• _Brief_: Type out all the records word for word. Any pictures are to be left out.

*** Data supplied Section Begins ***

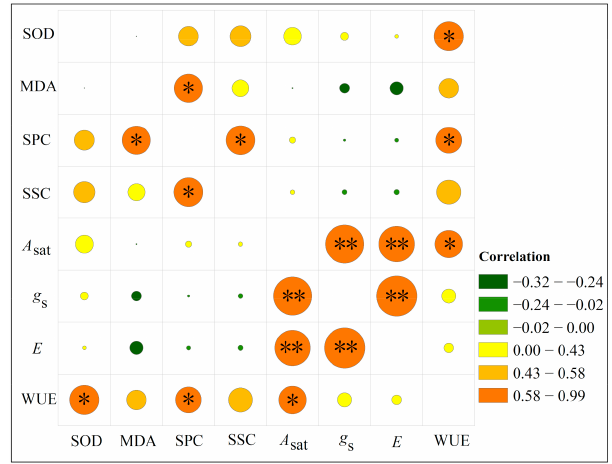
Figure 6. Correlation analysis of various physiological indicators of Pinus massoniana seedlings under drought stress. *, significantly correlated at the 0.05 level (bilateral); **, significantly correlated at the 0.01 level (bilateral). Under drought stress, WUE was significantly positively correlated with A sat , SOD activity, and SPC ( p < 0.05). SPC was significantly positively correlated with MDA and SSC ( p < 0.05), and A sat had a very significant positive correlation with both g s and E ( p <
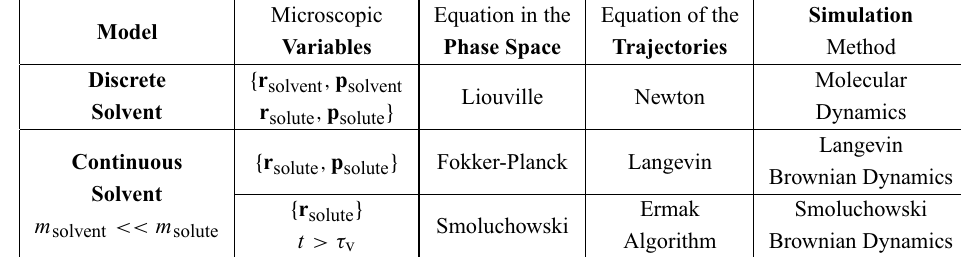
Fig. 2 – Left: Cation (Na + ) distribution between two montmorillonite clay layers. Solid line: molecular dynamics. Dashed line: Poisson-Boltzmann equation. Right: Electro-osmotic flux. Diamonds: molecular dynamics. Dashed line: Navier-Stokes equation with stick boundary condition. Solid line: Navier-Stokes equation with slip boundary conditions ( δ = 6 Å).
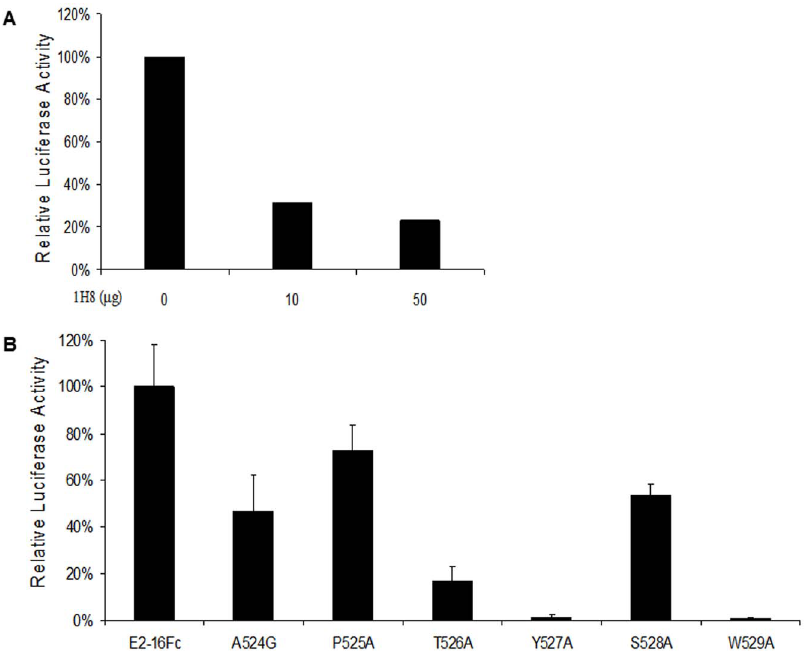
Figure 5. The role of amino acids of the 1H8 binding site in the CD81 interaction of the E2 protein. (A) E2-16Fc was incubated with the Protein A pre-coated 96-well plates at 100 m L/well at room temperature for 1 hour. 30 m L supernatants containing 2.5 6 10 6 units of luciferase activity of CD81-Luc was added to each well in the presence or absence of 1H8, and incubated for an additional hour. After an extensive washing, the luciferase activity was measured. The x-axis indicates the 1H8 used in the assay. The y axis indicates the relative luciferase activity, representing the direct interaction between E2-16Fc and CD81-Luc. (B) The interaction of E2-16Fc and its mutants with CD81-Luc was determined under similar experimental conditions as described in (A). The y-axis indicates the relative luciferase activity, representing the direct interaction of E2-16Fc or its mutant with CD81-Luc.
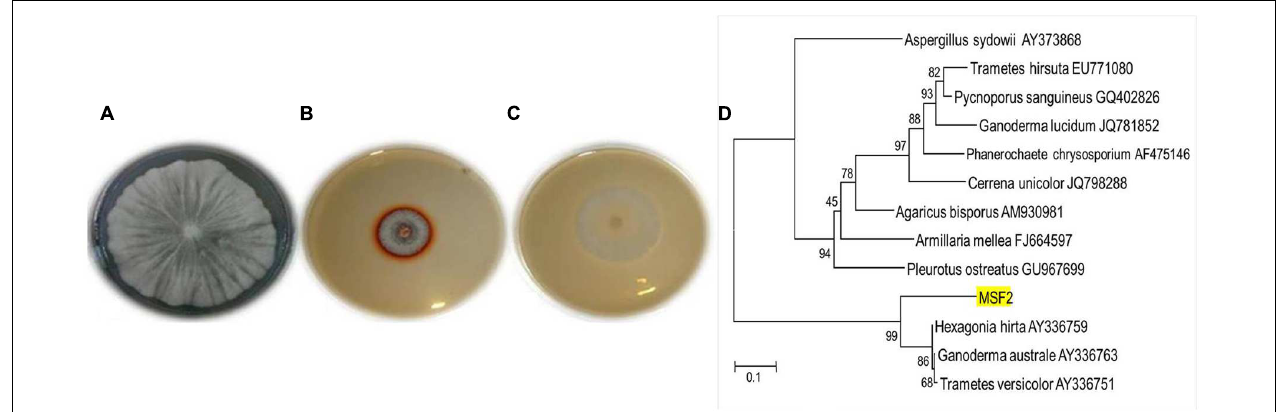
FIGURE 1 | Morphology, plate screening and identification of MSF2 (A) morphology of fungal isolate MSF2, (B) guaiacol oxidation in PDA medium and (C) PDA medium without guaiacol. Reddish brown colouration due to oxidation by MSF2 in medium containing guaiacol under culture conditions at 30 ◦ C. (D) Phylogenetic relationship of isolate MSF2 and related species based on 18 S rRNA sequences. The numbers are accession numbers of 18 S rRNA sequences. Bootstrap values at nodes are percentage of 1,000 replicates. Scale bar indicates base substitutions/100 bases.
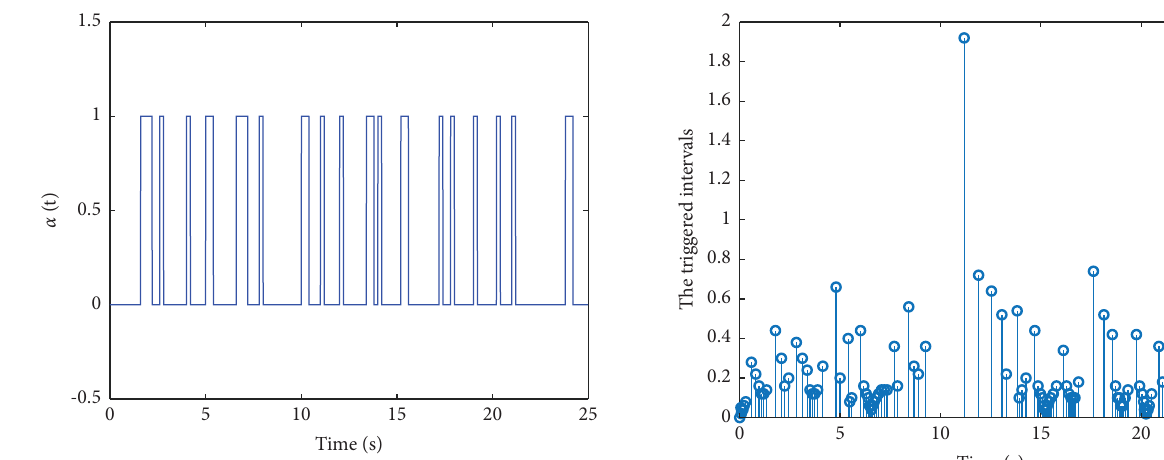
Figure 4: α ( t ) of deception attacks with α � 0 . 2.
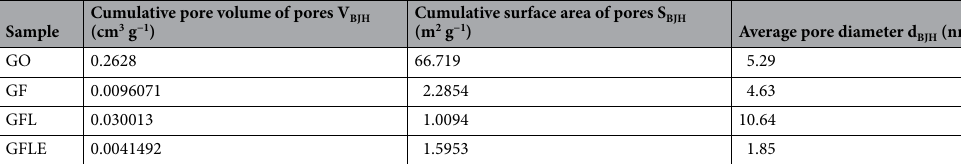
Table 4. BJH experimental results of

*** Data supplied Section Ends ***

• _Reply to the exercise_:
Figure 6. Correlation analysis of various physiological indicators of Pinus massoniana seedlings under drought stress. *, significantly correlated at the 0.05 level (bilateral); **, significantly correlated at the 0.01 level (bilateral). Under drought stress, WUE was significantly positively correlated with A sat , SOD activity, and SPC ( p < 0.05). SPC was significantly positively correlated with MDA and SSC ( p < 0.05), and A sat had a very significant positive correlation with both g s and E ( p <
Fig. 2 – Left: Cation (Na + ) distribution between two montmorillonite clay layers. Solid line: molecular dynamics. Dashed line: Poisson-Boltzmann equation. Right: Electro-osmotic flux. Diamonds: molecular dynamics. Dashed line: Navier-Stokes equation with stick boundary condition. Solid line: Navier-Stokes equation with slip boundary conditions ( δ = 6 Å).
Figure 5. The role of amino acids of the 1H8 binding site in the CD81 interaction of the E2 protein. (A) E2-16Fc was incubated with the Protein A pre-coated 96-well plates at 100 m L/well at room temperature for 1 hour. 30 m L supernatants containing 2.5 6 10 6 units of luciferase activity of CD81-Luc was added to each well in the presence or absence of 1H8, and incubated for an additional hour. After an extensive washing, the luciferase activity was measured. The x-axis indicates the 1H8 used in the assay. The y axis indicates the relative luciferase activity, representing the direct interaction between E2-16Fc and CD81-Luc. (B) The interaction of E2-16Fc and its mutants with CD81-Luc was determined under similar experimental conditions as described in (A). The y-axis indicates the relative luciferase activity, representing the direct interaction of E2-16Fc or its mutant with CD81-Luc.
FIGURE 1 | Morphology, plate screening and identification of MSF2 (A) morphology of fungal isolate MSF2, (B) guaiacol oxidation in PDA medium and (C) PDA medium without guaiacol. Reddish brown colouration due to oxidation by MSF2 in medium containing guaiacol under culture conditions at 30 ◦ C. (D) Phylogenetic relationship of isolate MSF2 and related species based on 18 S rRNA sequences. The numbers are accession numbers of 18 S rRNA sequences. Bootstrap values at nodes are percentage of 1,000 replicates. Scale bar indicates base substitutions/100 bases.
Figure 4: α ( t ) of deception attacks with α � 0 . 2.
Table 4. BJH experimental results of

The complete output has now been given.